■ PROBLEM TO WORK ON:
In the text about work and school below, set down word for word the part starting at "So, work is" and ending at "and AARP magazine.)".

■ TEXT UNDER STUDY:
#####
Most of the time, though, I am cataloguing, and adding/removing volumes from the shelves of medical records. I am basically a librarian. I check records in, I "purge" them to the big long-term warehouse, I process them, and I append new information inside of old. It's easy.

The only drawback to this job is the 30 minute bicycle ride to work. Still a huge leg up from my mad river hospital commute, which was an hour and 10 minutes each way (and I think it's not as hilly, either. Still hot, though).

But the bike ride isn't so bad. I get my exercise, and my trip goes straight through UCSD -- I get to see all the awesome buildings at sunrise. I also get to stop and study along the way.

So, work is awesome. (Oh, and my boss gives me days off IMMEDIATELY. I don't have to wait next week or whatever. How cool is that? I think this is all part of the "great place to work" campaign the hospital has. They want to be listed on the fortune 500 as one of the top 100 places to work for in the nation. They have that award in many other demographics, such as working mother and AARP magazine.)

Now, school.

I am so frustrated with this school. Every step of the way has been sheer pain! From the moment of applying to today, it has been one nasty struggle. I don't know if I should just give up on the place (is this a sign of some sort not to go here?), or if it's all a lesson to make me a better person, or what. But what I do know is that I'm thoroughly irritated by the school. Nobody helps me out. People are very stern here. The work is so hard, yet the teachers don't bother to thoroughly explain the material. I feel like I'm teaching myself, and don't need the class!

I forgot to say that I'm working full time and going to school full time. Not enough time to do anything (maybe I already mentioned this?!??)
#####
■ RECORDS PROVIDED:

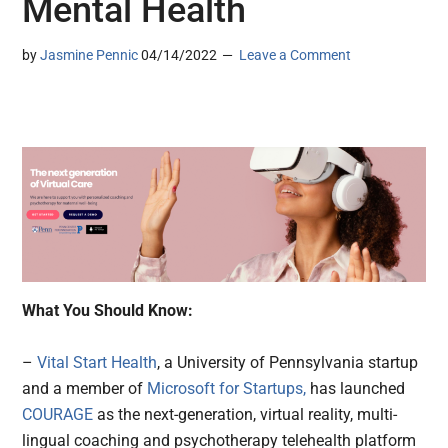
Mental Health
by
Jasmine Pennic
04/14/2022
Leave a Comment
What You Should Know:
–
Vital Start Health
, a University of Pennsylvania startup
and a member of
Microsoft for Startups,
has launched
COURAGE
as the next-generation, virtual reality, multi-
lingual coaching and psychotherapy telehealth platform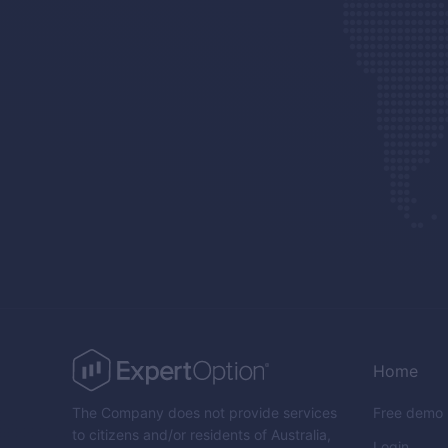
Home
The Company does not provide services
Free demo
to citizens and/or residents of Australia,
Login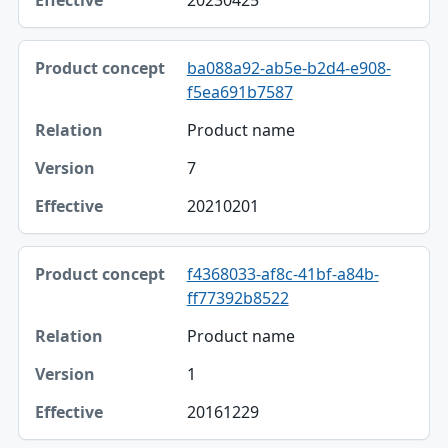
20230425
ba088a92-ab5e-b2d4-e908-
f5ea691b7587
Product name
7
20210201
f4368033-af8c-41bf-a84b-
ff77392b8522
Product name
1
20161229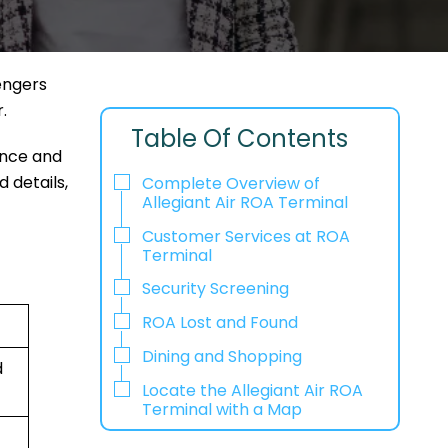
sengers
r.
Table Of Contents
ence and
d details,
Complete Overview of
Allegiant Air ROA Terminal
Customer Services at ROA
Terminal
Security Screening
ROA Lost and Found
Dining and Shopping
d
Locate the Allegiant Air ROA
Terminal with a Map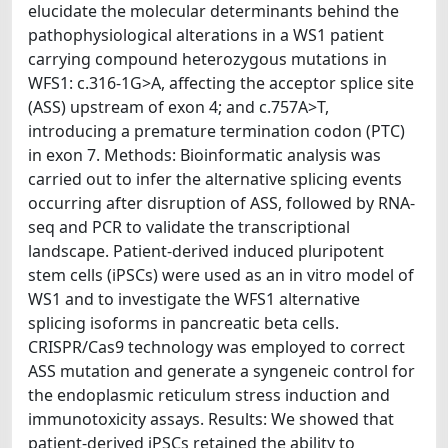
elucidate the molecular determinants behind the
pathophysiological alterations in a WS1 patient
carrying compound heterozygous mutations in
WFS1: c.316-1G>A, affecting the acceptor splice site
(ASS) upstream of exon 4; and c.757A>T,
introducing a premature termination codon (PTC)
in exon 7. Methods: Bioinformatic analysis was
carried out to infer the alternative splicing events
occurring after disruption of ASS, followed by RNA-
seq and PCR to validate the transcriptional
landscape. Patient-derived induced pluripotent
stem cells (iPSCs) were used as an in vitro model of
WS1 and to investigate the WFS1 alternative
splicing isoforms in pancreatic beta cells.
CRISPR/Cas9 technology was employed to correct
ASS mutation and generate a syngeneic control for
the endoplasmic reticulum stress induction and
immunotoxicity assays. Results: We showed that
patient-derived iPSCs retained the ability to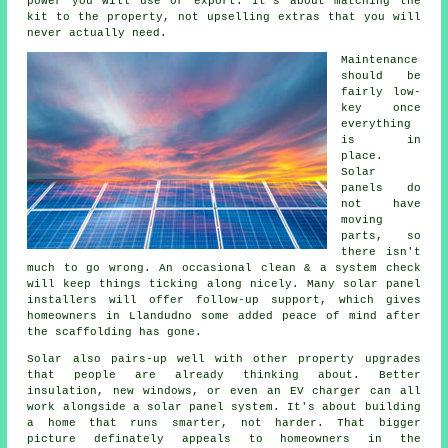
power you will use or export. It's about matching the
kit to the property, not upselling extras that you will
never actually need.
Maintenance
should be
fairly low-
key once
everything
is in
place.
Solar
panels do
not have
moving
parts, so
there isn't
much to go wrong. An occasional clean & a system check
will keep things ticking along nicely. Many
solar panel
installers
will offer follow-up support, which gives
homeowners in Llandudno some added peace of mind after
the scaffolding has gone.
Solar also pairs-up well with other property upgrades
that people are already thinking about. Better
insulation, new windows, or even an EV charger can all
work alongside
a solar panel system
. It's about building
a home that runs smarter, not harder. That bigger
picture definately appeals to homeowners in the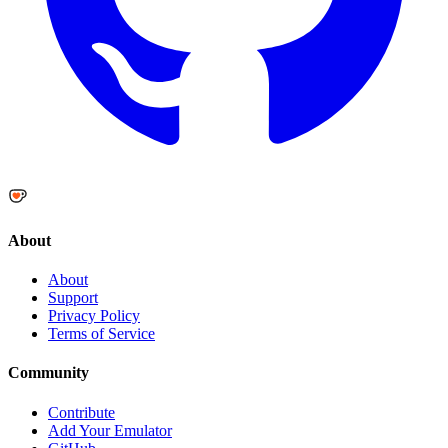
About
About
Support
Privacy Policy
Terms of Service
Community
Contribute
Add Your Emulator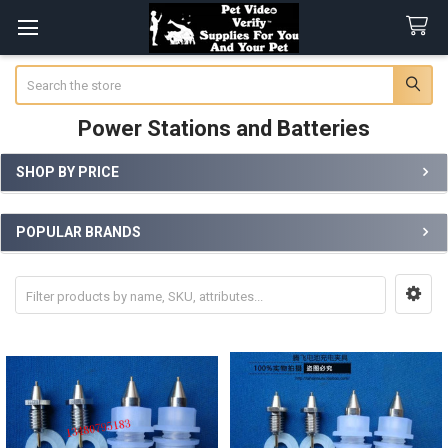
Search
Power Stations and Batteries
SHOP BY PRICE
Sidebar
POPULAR BRANDS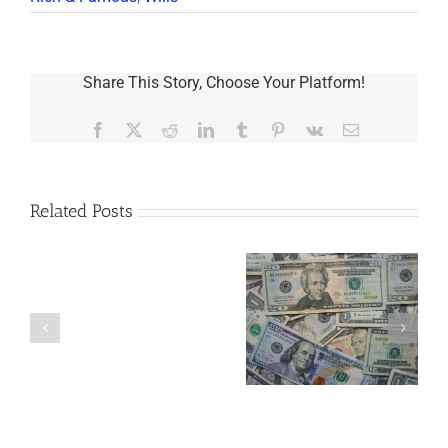
Share This Story, Choose Your Platform!
Facebook
X
Reddit
LinkedIn
Tumblr
Pinterest
Vk
Email
Related Posts
Are
You
Single
with
a
5 Things to Know
What Happens to
Minor
About LLCs in Your
Elvis’s Legacy
Child?
Estate Plan
Now?
If
So,
You
Need
a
#####
■ RESULT:
So, work is awesome. (Oh, and my boss gives me days off IMMEDIATELY. I don't have to wait next week or whatever. How cool is that? I think this is all part of the "great place to work" campaign the hospital has. They want to be listed on the fortune 500 as one of the top 100 places to work for in the nation. They have that award in many other demographics, such as working mother and AARP magazine.)